• _WORK ORDER_
Output the line with "[00:02.878]" and every following line to the end of the material, exactly as they appear.

• _PROVIDED RECORDS_
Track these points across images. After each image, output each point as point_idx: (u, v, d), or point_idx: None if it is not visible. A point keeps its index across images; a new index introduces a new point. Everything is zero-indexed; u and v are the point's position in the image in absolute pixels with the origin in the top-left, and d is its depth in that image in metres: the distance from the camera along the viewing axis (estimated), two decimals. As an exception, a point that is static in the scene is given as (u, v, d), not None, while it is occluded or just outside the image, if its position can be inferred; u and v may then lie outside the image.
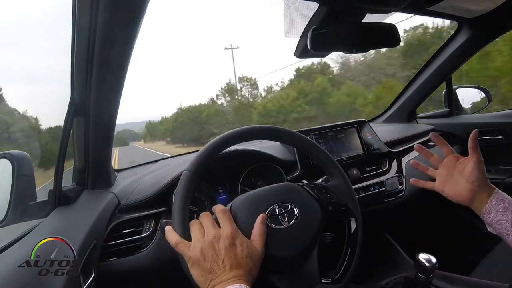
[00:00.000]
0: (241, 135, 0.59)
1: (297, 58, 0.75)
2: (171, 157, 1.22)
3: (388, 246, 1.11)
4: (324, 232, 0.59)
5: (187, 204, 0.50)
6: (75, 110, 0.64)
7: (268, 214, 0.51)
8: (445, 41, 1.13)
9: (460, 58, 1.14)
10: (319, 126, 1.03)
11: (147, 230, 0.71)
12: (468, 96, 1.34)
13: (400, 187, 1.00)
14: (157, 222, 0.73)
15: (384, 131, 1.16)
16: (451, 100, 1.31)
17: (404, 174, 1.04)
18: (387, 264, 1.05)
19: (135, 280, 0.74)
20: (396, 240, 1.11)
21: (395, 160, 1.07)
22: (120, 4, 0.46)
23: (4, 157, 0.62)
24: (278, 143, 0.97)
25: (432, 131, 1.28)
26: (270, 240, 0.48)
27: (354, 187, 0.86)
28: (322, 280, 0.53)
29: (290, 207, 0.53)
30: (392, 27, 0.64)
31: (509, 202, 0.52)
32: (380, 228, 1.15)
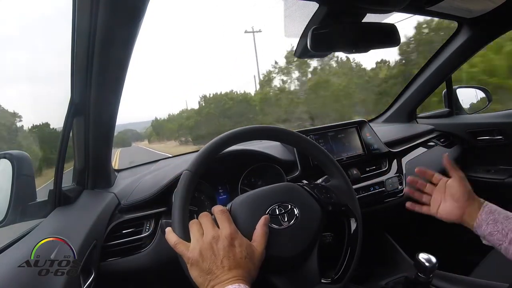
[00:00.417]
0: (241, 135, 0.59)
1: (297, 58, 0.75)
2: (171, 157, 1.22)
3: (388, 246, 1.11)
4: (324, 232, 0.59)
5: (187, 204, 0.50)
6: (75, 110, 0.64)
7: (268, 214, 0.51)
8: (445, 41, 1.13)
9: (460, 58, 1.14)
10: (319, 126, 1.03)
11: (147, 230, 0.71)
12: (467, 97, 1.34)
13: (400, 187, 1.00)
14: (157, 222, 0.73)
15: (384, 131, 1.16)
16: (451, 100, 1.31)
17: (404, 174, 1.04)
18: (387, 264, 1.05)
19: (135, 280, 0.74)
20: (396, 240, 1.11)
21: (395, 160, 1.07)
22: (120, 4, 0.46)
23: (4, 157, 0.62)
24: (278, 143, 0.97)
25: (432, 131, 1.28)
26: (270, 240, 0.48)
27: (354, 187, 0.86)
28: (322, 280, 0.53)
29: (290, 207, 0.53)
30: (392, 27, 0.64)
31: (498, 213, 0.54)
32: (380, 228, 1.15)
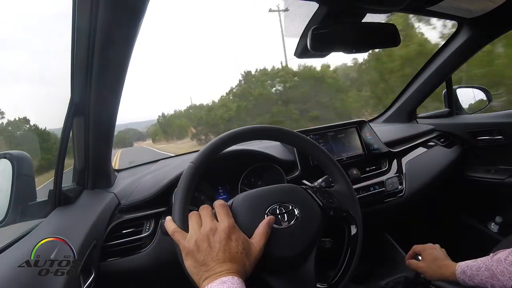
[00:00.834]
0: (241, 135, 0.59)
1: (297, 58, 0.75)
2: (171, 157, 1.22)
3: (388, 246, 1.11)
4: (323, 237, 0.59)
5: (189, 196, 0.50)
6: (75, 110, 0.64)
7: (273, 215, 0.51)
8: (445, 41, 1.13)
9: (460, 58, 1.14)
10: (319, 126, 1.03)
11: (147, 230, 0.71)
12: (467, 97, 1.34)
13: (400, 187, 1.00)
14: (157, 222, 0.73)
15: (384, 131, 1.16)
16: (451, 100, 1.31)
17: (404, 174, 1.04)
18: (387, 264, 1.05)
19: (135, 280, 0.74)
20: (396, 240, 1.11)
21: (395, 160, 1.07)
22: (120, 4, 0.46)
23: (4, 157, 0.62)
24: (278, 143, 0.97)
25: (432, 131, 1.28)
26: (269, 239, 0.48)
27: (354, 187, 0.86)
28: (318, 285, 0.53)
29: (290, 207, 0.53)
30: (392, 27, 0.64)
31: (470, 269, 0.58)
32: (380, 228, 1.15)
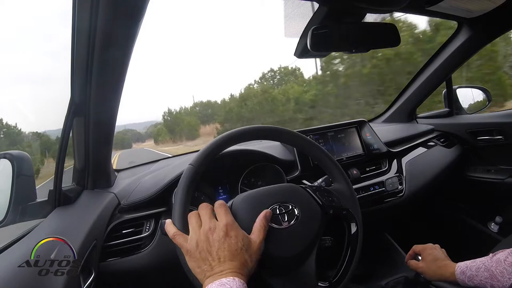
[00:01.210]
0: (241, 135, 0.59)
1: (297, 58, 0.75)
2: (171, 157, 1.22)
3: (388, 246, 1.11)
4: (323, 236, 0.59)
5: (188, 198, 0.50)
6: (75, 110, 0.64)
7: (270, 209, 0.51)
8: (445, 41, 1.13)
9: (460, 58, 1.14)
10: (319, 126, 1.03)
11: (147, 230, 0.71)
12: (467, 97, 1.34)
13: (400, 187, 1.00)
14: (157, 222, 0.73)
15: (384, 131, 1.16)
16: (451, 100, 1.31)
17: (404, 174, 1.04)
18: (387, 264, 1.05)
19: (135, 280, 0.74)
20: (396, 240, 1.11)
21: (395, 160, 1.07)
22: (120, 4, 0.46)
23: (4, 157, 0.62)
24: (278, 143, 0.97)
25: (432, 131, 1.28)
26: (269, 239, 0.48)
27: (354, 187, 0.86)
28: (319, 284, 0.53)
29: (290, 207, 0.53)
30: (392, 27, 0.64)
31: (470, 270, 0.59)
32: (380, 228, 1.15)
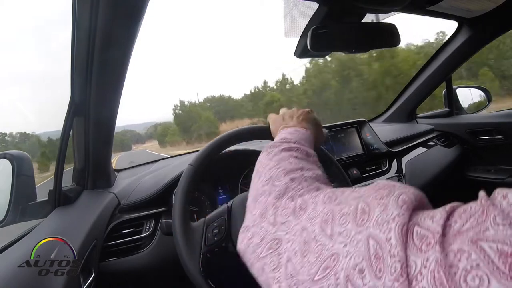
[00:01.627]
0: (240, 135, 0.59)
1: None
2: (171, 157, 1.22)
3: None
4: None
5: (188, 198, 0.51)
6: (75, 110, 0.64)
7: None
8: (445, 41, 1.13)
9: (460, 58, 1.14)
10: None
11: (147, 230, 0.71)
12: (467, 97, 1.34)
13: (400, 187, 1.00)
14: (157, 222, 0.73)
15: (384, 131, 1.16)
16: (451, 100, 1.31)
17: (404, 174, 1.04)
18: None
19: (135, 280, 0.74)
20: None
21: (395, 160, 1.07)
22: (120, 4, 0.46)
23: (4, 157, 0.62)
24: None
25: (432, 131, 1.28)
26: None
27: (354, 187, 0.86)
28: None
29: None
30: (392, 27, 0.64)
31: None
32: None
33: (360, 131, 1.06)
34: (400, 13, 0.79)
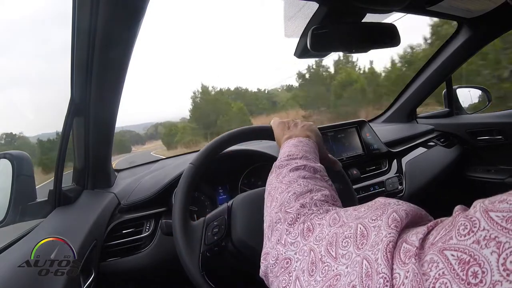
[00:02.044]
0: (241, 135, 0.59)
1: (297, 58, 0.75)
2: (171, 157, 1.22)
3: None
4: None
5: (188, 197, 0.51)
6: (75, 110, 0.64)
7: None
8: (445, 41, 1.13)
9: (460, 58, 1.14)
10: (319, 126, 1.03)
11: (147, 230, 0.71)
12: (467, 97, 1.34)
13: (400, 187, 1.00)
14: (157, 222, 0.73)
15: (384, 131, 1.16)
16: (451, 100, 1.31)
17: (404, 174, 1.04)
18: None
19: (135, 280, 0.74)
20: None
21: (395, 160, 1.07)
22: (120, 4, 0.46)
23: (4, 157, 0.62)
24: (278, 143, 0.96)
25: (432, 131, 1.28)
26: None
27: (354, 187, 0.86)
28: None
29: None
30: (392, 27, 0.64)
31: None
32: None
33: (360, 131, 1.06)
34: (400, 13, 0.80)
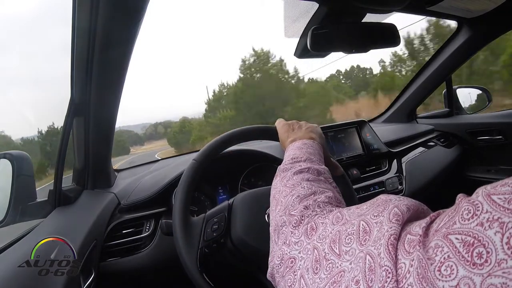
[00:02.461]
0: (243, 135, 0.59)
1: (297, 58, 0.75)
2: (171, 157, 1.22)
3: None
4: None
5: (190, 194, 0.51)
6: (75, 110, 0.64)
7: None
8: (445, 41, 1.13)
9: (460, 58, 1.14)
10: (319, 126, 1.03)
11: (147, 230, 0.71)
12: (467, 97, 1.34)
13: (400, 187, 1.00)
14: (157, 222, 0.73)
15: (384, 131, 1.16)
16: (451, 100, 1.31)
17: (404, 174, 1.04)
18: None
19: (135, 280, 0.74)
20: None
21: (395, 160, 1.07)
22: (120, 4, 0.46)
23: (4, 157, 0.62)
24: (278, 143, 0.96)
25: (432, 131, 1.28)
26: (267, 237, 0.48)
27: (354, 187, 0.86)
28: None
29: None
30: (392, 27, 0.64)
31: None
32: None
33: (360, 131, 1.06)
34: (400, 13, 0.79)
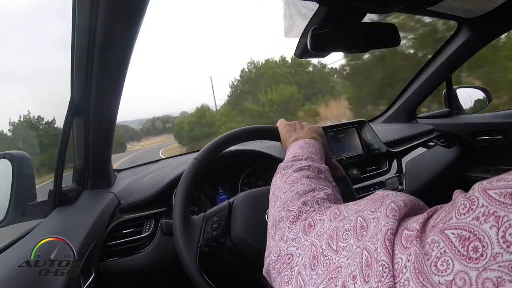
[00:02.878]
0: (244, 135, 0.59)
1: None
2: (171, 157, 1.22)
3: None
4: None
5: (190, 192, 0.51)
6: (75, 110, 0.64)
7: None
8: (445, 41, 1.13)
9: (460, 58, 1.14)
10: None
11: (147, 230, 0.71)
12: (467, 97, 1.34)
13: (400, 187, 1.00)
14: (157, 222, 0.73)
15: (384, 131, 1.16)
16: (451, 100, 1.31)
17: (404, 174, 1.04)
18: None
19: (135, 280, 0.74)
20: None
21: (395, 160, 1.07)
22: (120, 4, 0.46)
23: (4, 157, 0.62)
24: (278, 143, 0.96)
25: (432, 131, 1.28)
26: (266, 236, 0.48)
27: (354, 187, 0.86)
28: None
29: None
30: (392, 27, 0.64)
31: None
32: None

• _RESPONSE BOX_
[00:02.878]
0: (244, 135, 0.59)
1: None
2: (171, 157, 1.22)
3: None
4: None
5: (190, 192, 0.51)
6: (75, 110, 0.64)
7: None
8: (445, 41, 1.13)
9: (460, 58, 1.14)
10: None
11: (147, 230, 0.71)
12: (467, 97, 1.34)
13: (400, 187, 1.00)
14: (157, 222, 0.73)
15: (384, 131, 1.16)
16: (451, 100, 1.31)
17: (404, 174, 1.04)
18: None
19: (135, 280, 0.74)
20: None
21: (395, 160, 1.07)
22: (120, 4, 0.46)
23: (4, 157, 0.62)
24: (278, 143, 0.96)
25: (432, 131, 1.28)
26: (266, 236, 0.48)
27: (354, 187, 0.86)
28: None
29: None
30: (392, 27, 0.64)
31: None
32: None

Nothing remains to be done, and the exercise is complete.